Approximate numeric data types do not store the exact values specified for most numbers, they only store the closest values of these values. In many applications, the subtle difference between a specified value and a stored value is not obvious. But sometimes these differences deserve attention. Because? Floating? And then what? Real? This similarity of data types is not used when precise numerical states are needed, such as in financial applications, in operations requiring rounding, or in equivalence checking. In this case, you should use integer, decimal, currency or small currency data types.

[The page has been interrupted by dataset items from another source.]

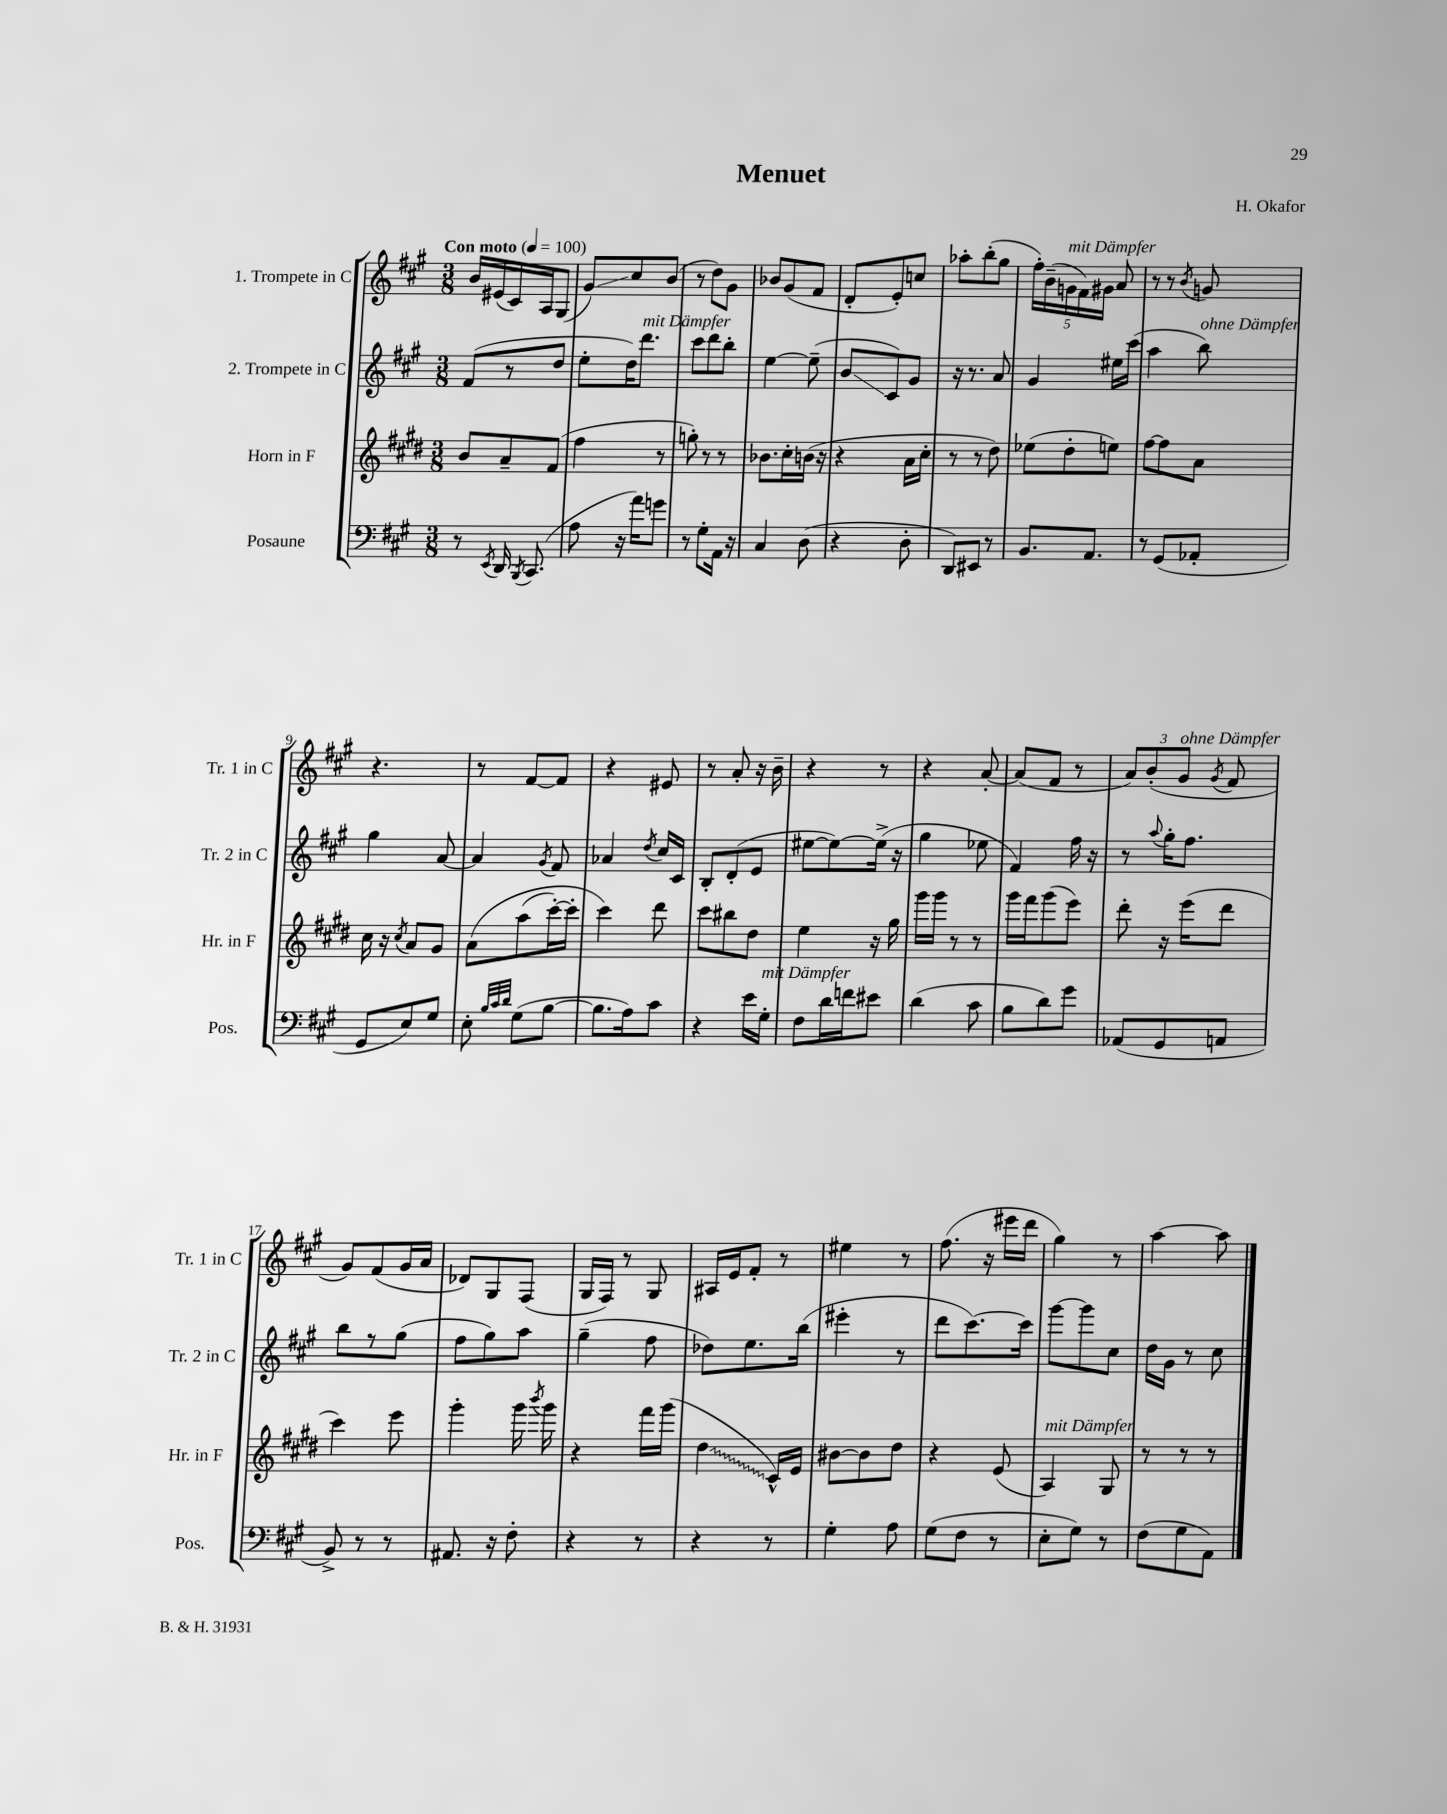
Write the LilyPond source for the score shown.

\header { title = "Menuet" composer = "H. Okafor" }
<<
\new StaffGroup <<
\new Staff = "s0" \with { instrumentName = "1. Trompete in C" shortInstrumentName = "Tr. 1 in C" } {
    \clef treble \key a \major \numericTimeSignature \time 3/8 \tempo "Con moto" 4 = 100
    \autoBeamOff b'16[ eis'16( cis'16) a16 gis8]( |
    gis'8[\glissando) cis''8 b'8]( |
    r8 d''8[) gis'8] |
    bes'8[ gis'8( fis'8] |
    d'8[-. e'8-.) c''8] |
    aes''8[-. b''8-.( gis''8] |
    \tuplet 5/4 { fis''16[-.) b'16--( g'16^\markup { \italic "mit Dämpfer" } fis'16) gis'16] } a'8 |
    r8 r8 \acciaccatura { b'8 } g'8 |
    r4. |
    r8 fis'8[~ fis'8] |
    r4 eis'8 |
    r8 a'8-. r16 b'16-- |
    r4 r8 |
    r4 a'8~-. |
    a'8[( fis'8] r8 |
    \tuplet 3/2 { a'8[) b'8-.( gis'8]^\markup { \italic "ohne Dämpfer" } } \acciaccatura { gis'8 } fis'8 |
    gis'8[) fis'8( gis'16 a'16] |
    des'8[) gis8 fis8]( |
    gis16[ fis16]) r8 gis8 |
    ais16[ e'16 fis'8]-. r8 |
    eis''4 r8 |
    fis''8.( r16 eis'''16[ d'''16] |
    gis''4) r8 |
    a''4~ a''8 \bar "|." |
}
\new Staff = "s1" \with { instrumentName = "2. Trompete in C" shortInstrumentName = "Tr. 2 in C" } {
    \clef treble \key a \major \numericTimeSignature \time 3/8
    \autoBeamOff fis'8[( r8 d''8] |
    e''8[-. d''16) d'''8.]^\markup { \italic "mit Dämpfer" } |
    cis'''8[ d'''8 b''8]-. |
    e''4~ e''8--( |
    b'8[\glissando cis'8) gis'8] |
    r16 r8. a'8 |
    gis'4 eis''16[ cis'''16]( |
    a''4 b''8^\markup { \italic "ohne Dämpfer" }) |
    gis''4 a'8~ |
    a'4 \acciaccatura { gis'8 } fis'8 |
    aes'4 \acciaccatura { d''8 } cis''16[ cis'16] |
    b8[-. d'8-.( e'8] |
    eis''8[~ eis''8~) eis''16]->( r16 |
    gis''4 ees''8 |
    fis'4) fis''16 r16 |
    r8 \appoggiatura { a''8 } gis''16[-. fis''8.] |
    b''8[ r8 gis''8]( |
    fis''8[ gis''8) a''8] |
    gis''4--( fis''8 |
    des''8[) e''8. b''16]( |
    eis'''4-. r8 |
    d'''8[ cis'''8.~) cis'''16] |
    gis'''8[~ gis'''8 cis''8] |
    d''16[ gis'16] r8 cis''8 \bar "|." |
}
\new Staff = "s2" \with { instrumentName = "Horn in F" shortInstrumentName = "Hr. in F" } {
    \clef treble \key e \major \numericTimeSignature \time 3/8
    \autoBeamOff b'8[ a'8-- fis'8]( |
    fis''4 r8 |
    g''8-.) r8 r8 |
    bes'8.[ cis''16-. b'16]( r16 |
    r4 a'16[ cis''16]-. |
    r8 r8 dis''8) |
    ees''8[( dis''8-. e''8]) |
    fis''8[~ fis''8 a'8] |
    cis''16 r16 \acciaccatura { cis''8 } a'8[ gis'8] |
    a'8[\( a''8( cis'''16~-.) cis'''16]-. |
    cis'''4\) dis'''8 |
    cis'''8[ bis''8 dis''8] |
    e''4 r16 gis''16 |
    gis'''16[ gis'''16] r8 r8 |
    gis'''16[ fis'''16 gis'''8( e'''8]) |
    dis'''8-. r16 e'''16[( dis'''8] |
    cis'''4) e'''8 |
    gis'''4-. gis'''16 \acciaccatura { b'''8 } gis'''16 |
    r4 fis'''16[ gis'''16]( |
    \once \override Glissando.style = #'zigzag dis''4\glissando cis'16[-^) e'16] |
    bis'8[~ bis'8 dis''8] |
    r4 e'8( |
    a4^\markup { \italic "mit Dämpfer" }) gis8 |
    r8 r8 r8 \bar "|." |
}
\new Staff = "s3" \with { instrumentName = "Posaune" shortInstrumentName = "Pos." } {
    \clef bass \key a \major \numericTimeSignature \time 3/8
    \autoBeamOff r8 \acciaccatura { e,8 } d,16 \acciaccatura { b,,8 } cis,8.( |
    a8 r16 a'16[) g'8] |
    r8 gis8[-. a,16] r16 |
    cis4 d8( |
    r4 d8-. |
    d,8[) eis,8] r8 |
    b,8.[ a,8.] |
    r8 gis,8[( aes,8]-. |
    gis,8[ e8) gis8] |
    e8-. \grace { b32[ cis'32 d'32] } gis8[( b8]~ |
    b8.[ a16) cis'8] |
    r4 e'16[ gis16]-.^\markup { \italic "mit Dämpfer" } |
    fis8[ d'16 f'16 eis'8] |
    d'4( cis'8 |
    b8[ d'8) gis'8] |
    aes,8[( gis,8 a,8] |
    b,8->) r8 r8 |
    ais,8. r16 fis8-. |
    r4 r8 |
    r4 r8 |
    gis4-. a8 |
    gis8[( fis8] r8 |
    e8[-. gis8]) r8 |
    fis8[( gis8 a,8]) \bar "|." |
}
>>
>>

Are you online? Where is it? Clauses in search conditions (especially? =? And then what? & lt& gt? Operator), should be avoided? Floating? Or? Real? Column. It is best to limit the use? Floating? And then what? Real? Column >? Or? & lt? Compare.

IEEE? 754? The specification provides four rounding modes: rounding to the nearest value, rounding up, rounding down and rounding to zero. MicrosoftSQL? The server uses rounding. All numerical values must be accurate to a certain degree, but floating-point values will change slightly. Because the binary representation of floating-point numbers can adopt any of many legal rounding rules, it is impossible for us to quantify a floating-point value reliably.

Conversion? Decimal? And then what? Numbers? data

For what? Decimal? And then what? Numbers? Data type, MicrosoftSQL? The server treats each specific combination of precision and scale as a different data type. Like decimal (5,5)? And then what? Decimal (5,0)? Are treated as different data types. (So all variables used in compiling stored procedures are real? Or? Float, not decimal type)

Are you online? Transact-SQL? Statement, constants with decimal points are automatically converted to? Numbers? Data value, and must use the minimum precision and decimal places. Like constants? 12.345? Convert into? Numbers? Value with precision of. 5. What is the decimal place? 3。

From where? Decimal? Or? Numbers? Where to? Floating? Or? Real? Conversion will lead to a loss of accuracy. From where? int、smallint、tinyint、float、real、money? Or? Small money? Where to? Decimal? Or? Numbers? Conversion can lead to overflow.

By default, when converting numbers to lower precision and decimal places. Decimal? Or? Numbers? Value, SQL? Server? Use the rounding method. But what if? Settings? ARITHABORT? What are the options? ON, when overflow occurs, SQL? Server? There will be mistakes. If only precision and decimal places are lost, there will be no error.

Floating? What is the root of scientific counting methods and numerical problems? Floating? The type itself is an inaccurate data representation. That is to say,? If you put a data in, there may be a little error when you take it out. And this small error will lead to inconsistent data when comparing data.